A tensorlayer implementation of Neural Module Networks.

Learning to Reason: End-to-End Module Networks for Visual Question Answering

This project refered to" Learning to Reason: End-to-End Module Networks for Visual Question Answering". It implemented the model for the SHAPES dataset with tensorlayer, and uses ground-truth layout (behavioral cloning from expert) for training.
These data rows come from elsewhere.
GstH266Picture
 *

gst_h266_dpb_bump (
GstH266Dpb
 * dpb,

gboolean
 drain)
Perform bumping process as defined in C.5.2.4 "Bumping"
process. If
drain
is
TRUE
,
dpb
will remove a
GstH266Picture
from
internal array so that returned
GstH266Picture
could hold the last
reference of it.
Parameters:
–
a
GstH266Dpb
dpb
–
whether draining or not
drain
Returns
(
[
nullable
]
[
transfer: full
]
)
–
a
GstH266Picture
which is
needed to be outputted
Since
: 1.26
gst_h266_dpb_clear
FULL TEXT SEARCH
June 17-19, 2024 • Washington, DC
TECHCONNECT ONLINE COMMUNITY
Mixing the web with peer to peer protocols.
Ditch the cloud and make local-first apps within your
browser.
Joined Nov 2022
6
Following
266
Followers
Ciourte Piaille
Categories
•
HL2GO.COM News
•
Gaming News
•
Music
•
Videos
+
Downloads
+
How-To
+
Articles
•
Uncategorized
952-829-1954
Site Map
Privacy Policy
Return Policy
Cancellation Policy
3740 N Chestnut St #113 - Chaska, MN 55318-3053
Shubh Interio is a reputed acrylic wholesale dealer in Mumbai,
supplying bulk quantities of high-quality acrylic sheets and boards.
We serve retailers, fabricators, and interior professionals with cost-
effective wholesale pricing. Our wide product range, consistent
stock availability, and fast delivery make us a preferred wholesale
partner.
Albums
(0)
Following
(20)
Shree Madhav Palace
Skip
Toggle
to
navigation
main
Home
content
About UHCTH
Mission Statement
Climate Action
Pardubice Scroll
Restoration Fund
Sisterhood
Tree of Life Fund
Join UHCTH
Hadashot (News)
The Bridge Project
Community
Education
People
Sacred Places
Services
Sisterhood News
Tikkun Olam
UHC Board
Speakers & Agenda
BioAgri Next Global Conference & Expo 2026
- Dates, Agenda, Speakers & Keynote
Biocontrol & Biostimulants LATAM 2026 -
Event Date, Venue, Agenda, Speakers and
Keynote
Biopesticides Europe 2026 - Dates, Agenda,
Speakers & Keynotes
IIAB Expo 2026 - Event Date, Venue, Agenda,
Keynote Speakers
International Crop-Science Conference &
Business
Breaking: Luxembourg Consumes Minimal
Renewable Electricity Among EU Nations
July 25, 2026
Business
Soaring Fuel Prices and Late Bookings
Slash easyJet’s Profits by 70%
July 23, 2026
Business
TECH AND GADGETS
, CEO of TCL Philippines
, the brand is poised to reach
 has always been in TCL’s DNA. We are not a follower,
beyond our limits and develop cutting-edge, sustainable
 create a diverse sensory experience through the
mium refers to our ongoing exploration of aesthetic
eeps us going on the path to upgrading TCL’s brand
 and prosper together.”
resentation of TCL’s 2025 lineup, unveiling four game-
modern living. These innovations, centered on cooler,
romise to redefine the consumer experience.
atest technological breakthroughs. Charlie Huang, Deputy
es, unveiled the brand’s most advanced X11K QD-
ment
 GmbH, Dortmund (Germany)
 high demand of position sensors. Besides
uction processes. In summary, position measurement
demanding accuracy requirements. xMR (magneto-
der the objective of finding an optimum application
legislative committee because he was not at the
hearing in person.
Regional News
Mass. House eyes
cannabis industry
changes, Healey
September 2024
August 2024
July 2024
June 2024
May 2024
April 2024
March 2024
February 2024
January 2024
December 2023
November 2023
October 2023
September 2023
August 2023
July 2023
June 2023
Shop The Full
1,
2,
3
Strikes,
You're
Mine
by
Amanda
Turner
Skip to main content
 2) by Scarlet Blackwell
It is based on the following paper:

R. Hu, J. Andreas, M. Rohrbach, T. Darrell, K. Saenko, Learning to Reason: End-to-End Module Networks for Visual Question Answering. in ICCV, 2017. (PDF)

@inproceedings{hu2017learning,
  title={Learning to Reason: End-to-End Module Networks for Visual Question Answering},
  author={Hu, Ronghang and Andreas, Jacob and Rohrbach, Marcus and Darrell, Trevor and Saenko, Kate},
  booktitle={Proceedings of the IEEE International Conference on Computer Vision (ICCV)},
  year={2017}
}

Installation

Install Python 3 (Anaconda recommended: https://www.continuum.io/downloads).
Install TensorFlow v1.0.0 (Note: newer or older versions of TensorFlow may fail to work due to incompatibility with TensorFlow Fold):
pip install tensorflow-gpu==1.0.0
Install TensorFlow Fold (which is needed to run dynamic graph):
pip install https://storage.googleapis.com/tensorflow_fold/tensorflow_fold-0.0.1-py3-none-linux_x86_64.whl
Install tensorlayer1.4.1: pip install tensorlayer==1.4.1
Install cuda & cudnn (in Anaconda): connda install cuda connda install cudnn==5.1
Download this or clone with Git, and then enter the root directory of the repository:
git clone https://github.com/jiaqi-xi/Neural-Module-Networks.Tensorlayer.git

Train and evaluate on the SHAPES dataset

A copy of the SHAPES dataset is contained in this repository under exp_shapes/shapes_dataset. The ground-truth module layouts (expert layouts) we use in our experiments are also provided under exp_shapes/data/*_symbols.json. The script to obtain the expert layouts from the annotations is in exp_shapes/data/get_ground_truth_layout.ipynb.

Training

Add the root of this repository to PYTHONPATH: export PYTHONPATH=.:$PYTHONPATH
Train with ground-truth layout (behavioral cloning from expert):
python exp_shapes/train_shapes_gt_layout.py

Note: by default, the above scripts use GPU 0. To train on a different GPU, set the --gpu_id flag. During training, the script will write TensorBoard events to exp_shapes/tb/ and save the snapshots under exp_shapes/tfmodel/.

Test

Add the root of this repository to PYTHONPATH: export PYTHONPATH=.:$PYTHONPATH
Evaluate shapes_gt_layout (behavioral cloning from expert):
python exp_shapes/eval_shapes.py --exp_name shapes_gt_layout --snapshot_name 00040000 --test_split test

Note: the above evaluation scripts will print out the accuracy and also save it under exp_shapes/results/. By default, the above scripts use GPU 0, and evaluate on the test split of SHAPES. To evaluate on a different GPU, set the --gpu_id flag. To evaluate on the validation split, use --test_split val instead.